(Data excerpts)

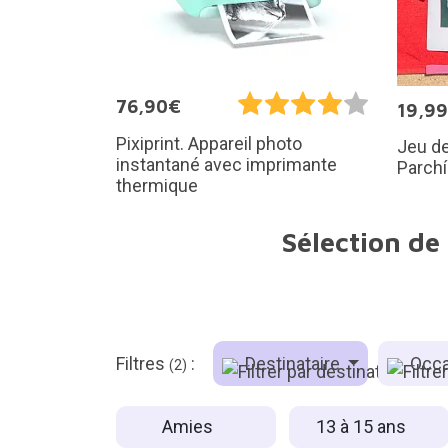
76,90€
19,9
Pixiprint. Appareil photo
Jeu de
instantané avec imprimante
Parch
thermique
Sélection de
Filtres
:
Destinataire
Occa
(2)
Amies
13 à 15 ans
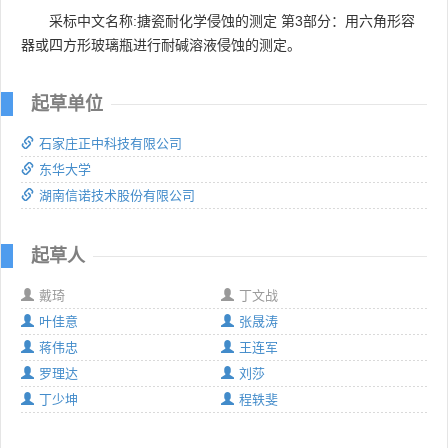
采标中文名称:搪瓷耐化学侵蚀的测定 第3部分：用六角形容
器或四方形玻璃瓶进行耐碱溶液侵蚀的测定。
起草单位
石家庄正中科技有限公司
东华大学
湖南信诺技术股份有限公司
起草人
戴琦
丁文战
叶佳意
张晟涛
蒋伟忠
王连军
罗理达
刘莎
丁少坤
程轶斐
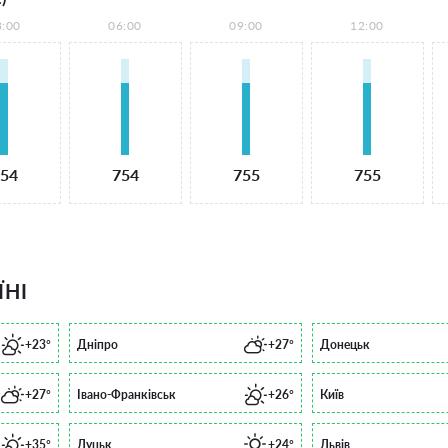
3:00
06:00
09:00
12:00
54
754
755
755
ЇНІ
+23°
Дніпро
+27°
Донецьк
+27°
Івано-Франківськ
+26°
Київ
+35°
Луцьк
+24°
Львів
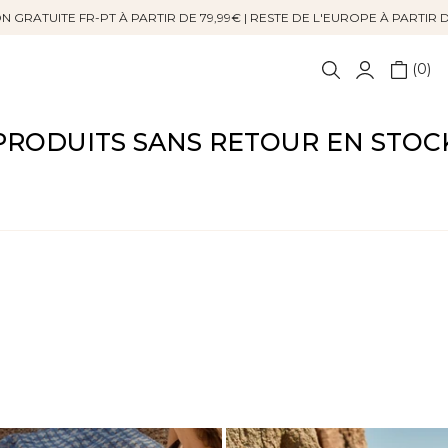
N GRATUITE FR-PT À PARTIR DE 79,99€ | RESTE DE L'EUROPE À PARTIR 
0
PRODUITS SANS RETOUR EN STOC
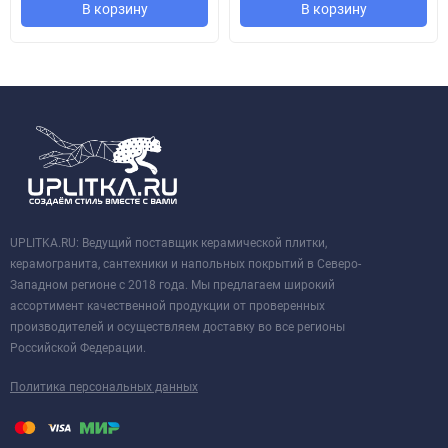
В корзину
В корзину
UPLITKA.RU: Ведущий поставщик керамической плитки,
керамогранита, сантехники и напольных покрытий в Северо-
Западном регионе с 2018 года. Мы предлагаем широкий
ассортимент качественной продукции от проверенных
производителей и осуществляем доставку во все регионы
Российской Федерации.
Политика персональных данных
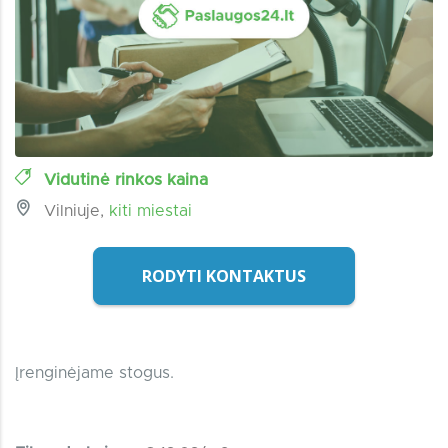
Vidutinė rinkos kaina
Vilniuje,
kiti miestai
RODYTI KONTAKTUS
Įrenginėjame stogus.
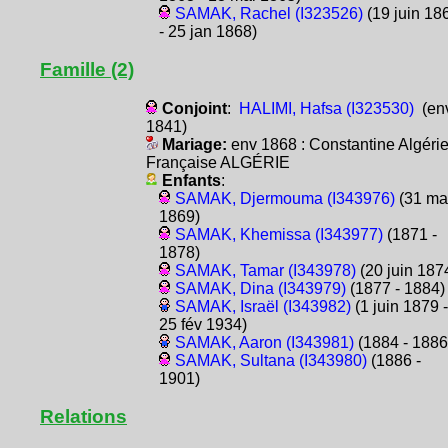
SAMAK, Rachel (I323526)
(19 juin 18
- 25 jan 1868)
Famille (2)
Conjoint
:
HALIMI, Hafsa (I323530)
(en
1841)
Mariage:
env 1868 : Constantine Algéri
Française ALGÉRIE
Enfants
:
SAMAK, Djermouma (I343976)
(31 ma
1869)
SAMAK, Khemissa (I343977)
(1871 -
1878)
SAMAK, Tamar (I343978)
(20 juin 187
SAMAK, Dina (I343979)
(1877 - 1884)
SAMAK, Israël (I343982)
(1 juin 1879 -
25 fév 1934)
SAMAK, Aaron (I343981)
(1884 - 1886
SAMAK, Sultana (I343980)
(1886 -
1901)
Relations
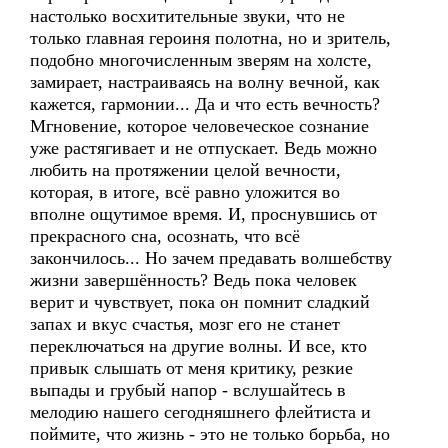
настолько восхитительные звуки, что не
только главная героиня полотна, но и зритель,
подобно многочисленным зверям на холсте,
замирает, настраиваясь на волну вечной, как
кажется, гармонии... Да и что есть вечность?
Мгновение, которое человеческое сознание
уже растягивает и не отпускает. Ведь можно
любить на протяжении целой вечности,
которая, в итоге, всё равно уложится во
вполне ощутимое время. И, проснувшись от
прекрасного сна, осознать, что всё
закончилось... Но зачем предавать волшебству
жизни завершённость? Ведь пока человек
верит и чувствует, пока он помнит сладкий
запах и вкус счастья, мозг его не станет
переключаться на другие волны. И все, кто
привык слышать от меня критику, резкие
выпады и грубый напор - вслушайтесь в
мелодию нашего сегодняшнего флейтиста и
поймите, что жизнь - это не только борьба, но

(End Data excerpts)

* Exercise *
Could you give everything from the line containing "N GRATUITE FR-PT" down to the line containing "Įrenginėjame stogus." again, with "В корзину" replaced by "Купить" and everything else unchanged? Leave the pictures out of your answer.

* Answer to the exercise *
N GRATUITE FR-PT À PARTIR DE 79,99€ | RESTE DE L'EUROPE À PARTIR 
0
PRODUITS SANS RETOUR EN STOC
Купить
Купить
UPLITKA.RU: Ведущий поставщик керамической плитки,
керамогранита, сантехники и напольных покрытий в Северо-
Западном регионе с 2018 года. Мы предлагаем широкий
ассортимент качественной продукции от проверенных
производителей и осуществляем доставку во все регионы
Российской Федерации.
Политика персональных данных
Vidutinė rinkos kaina
Vilniuje,
kiti miestai
RODYTI KONTAKTUS
Įrenginėjame stogus.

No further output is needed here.